- **Work task**
List every layer that the packaging-box claims below name, with its reference number.

- **Selected passage**

= = =

2. The multi-layer reinforced protective packaging box according to claim 1, characterized in that: Triangular seats (3) are fixedly connected to the four corners of the inner wall of the box (1), triangular blocks (6) are fixedly connected to the four corners of the bottom of the box cover (2), and reinforcing rods (5) are fixedly connected to the outer side of the box (1).
3. A multi-layer reinforced protective packaging box according to claim 1, characterized in that: The honeycomb paperboard layer (131) is fixedly connected to one side of the corrugated paperboard layer (12), and the EVA foam layer (132) is fixedly connected to one side of the honeycomb paperboard layer (131).
4. A multi-layer reinforced protective packaging box according to claim 1, characterized in that: The polyurethane coating layer (141) is applied to one side of the first functional layer (13), and the silicone-modified acrylic coating layer (142) is applied to one side of the polyurethane coating layer (141).
5. A multi-layer reinforced protective packaging box according to claim 2, characterized in that: The top of the triangular base (3) is provided with a socket (4), and the bottom of the triangular block (6) is fixedly connected with a plug (7).
6. A multi-layer reinforced protective packaging box according to claim 1, characterized in that: The honeycomb paperboard layer (131) and the EVA foam layer (132) have the same thickness, and the polyurethane coating layer (141) and the silicone-modified acrylic coating layer (142) have the same thickness.

= = =

- **Data records**
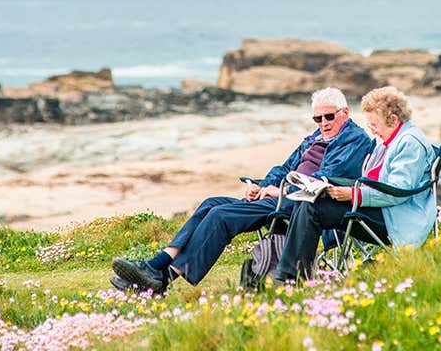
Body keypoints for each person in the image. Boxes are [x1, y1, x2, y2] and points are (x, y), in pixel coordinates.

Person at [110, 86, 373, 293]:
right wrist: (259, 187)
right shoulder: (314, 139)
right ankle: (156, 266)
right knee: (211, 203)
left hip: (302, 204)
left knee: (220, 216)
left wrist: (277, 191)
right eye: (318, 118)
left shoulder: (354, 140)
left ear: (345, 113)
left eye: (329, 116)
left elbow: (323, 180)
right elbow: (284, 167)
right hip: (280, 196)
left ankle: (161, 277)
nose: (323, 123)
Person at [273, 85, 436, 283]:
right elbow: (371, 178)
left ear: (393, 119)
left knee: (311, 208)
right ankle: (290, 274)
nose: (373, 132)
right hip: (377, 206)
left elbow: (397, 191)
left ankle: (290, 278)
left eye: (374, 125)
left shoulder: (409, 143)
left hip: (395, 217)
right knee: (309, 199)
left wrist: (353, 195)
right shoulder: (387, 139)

= = =

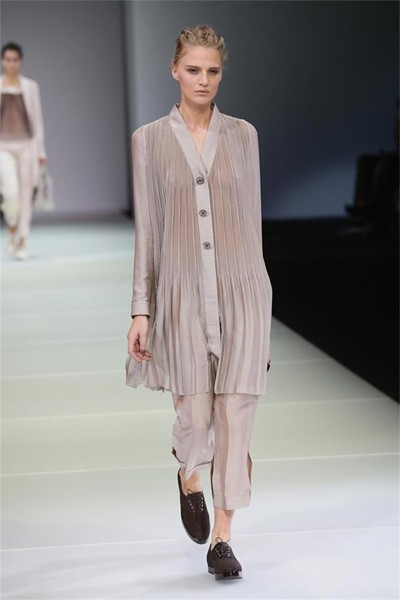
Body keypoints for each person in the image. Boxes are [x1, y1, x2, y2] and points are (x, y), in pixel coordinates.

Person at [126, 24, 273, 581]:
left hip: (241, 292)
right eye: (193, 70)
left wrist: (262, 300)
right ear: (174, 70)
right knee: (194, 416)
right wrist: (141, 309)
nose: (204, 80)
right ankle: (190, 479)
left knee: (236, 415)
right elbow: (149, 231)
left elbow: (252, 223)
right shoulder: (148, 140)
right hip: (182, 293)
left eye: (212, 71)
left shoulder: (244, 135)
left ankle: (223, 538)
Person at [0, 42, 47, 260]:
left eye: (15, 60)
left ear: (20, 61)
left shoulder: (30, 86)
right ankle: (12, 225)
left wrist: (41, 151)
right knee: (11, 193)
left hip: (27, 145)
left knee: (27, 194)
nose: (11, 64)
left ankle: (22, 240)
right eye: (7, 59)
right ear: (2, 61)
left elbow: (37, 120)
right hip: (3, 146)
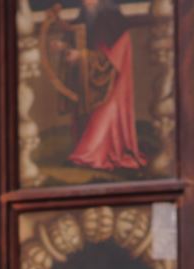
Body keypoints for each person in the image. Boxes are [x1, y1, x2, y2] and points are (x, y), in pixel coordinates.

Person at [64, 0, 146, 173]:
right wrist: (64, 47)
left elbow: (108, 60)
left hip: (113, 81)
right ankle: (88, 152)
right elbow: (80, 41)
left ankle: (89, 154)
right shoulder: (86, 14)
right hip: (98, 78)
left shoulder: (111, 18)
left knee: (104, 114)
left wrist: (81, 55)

= = =

- **Your solution**
- corrugated paperboard layer (12)
- first functional layer (13)
- honeycomb paperboard layer (131)
- EVA foam layer (132)
- polyurethane coating layer (141)
- silicone-modified acrylic coating layer (142)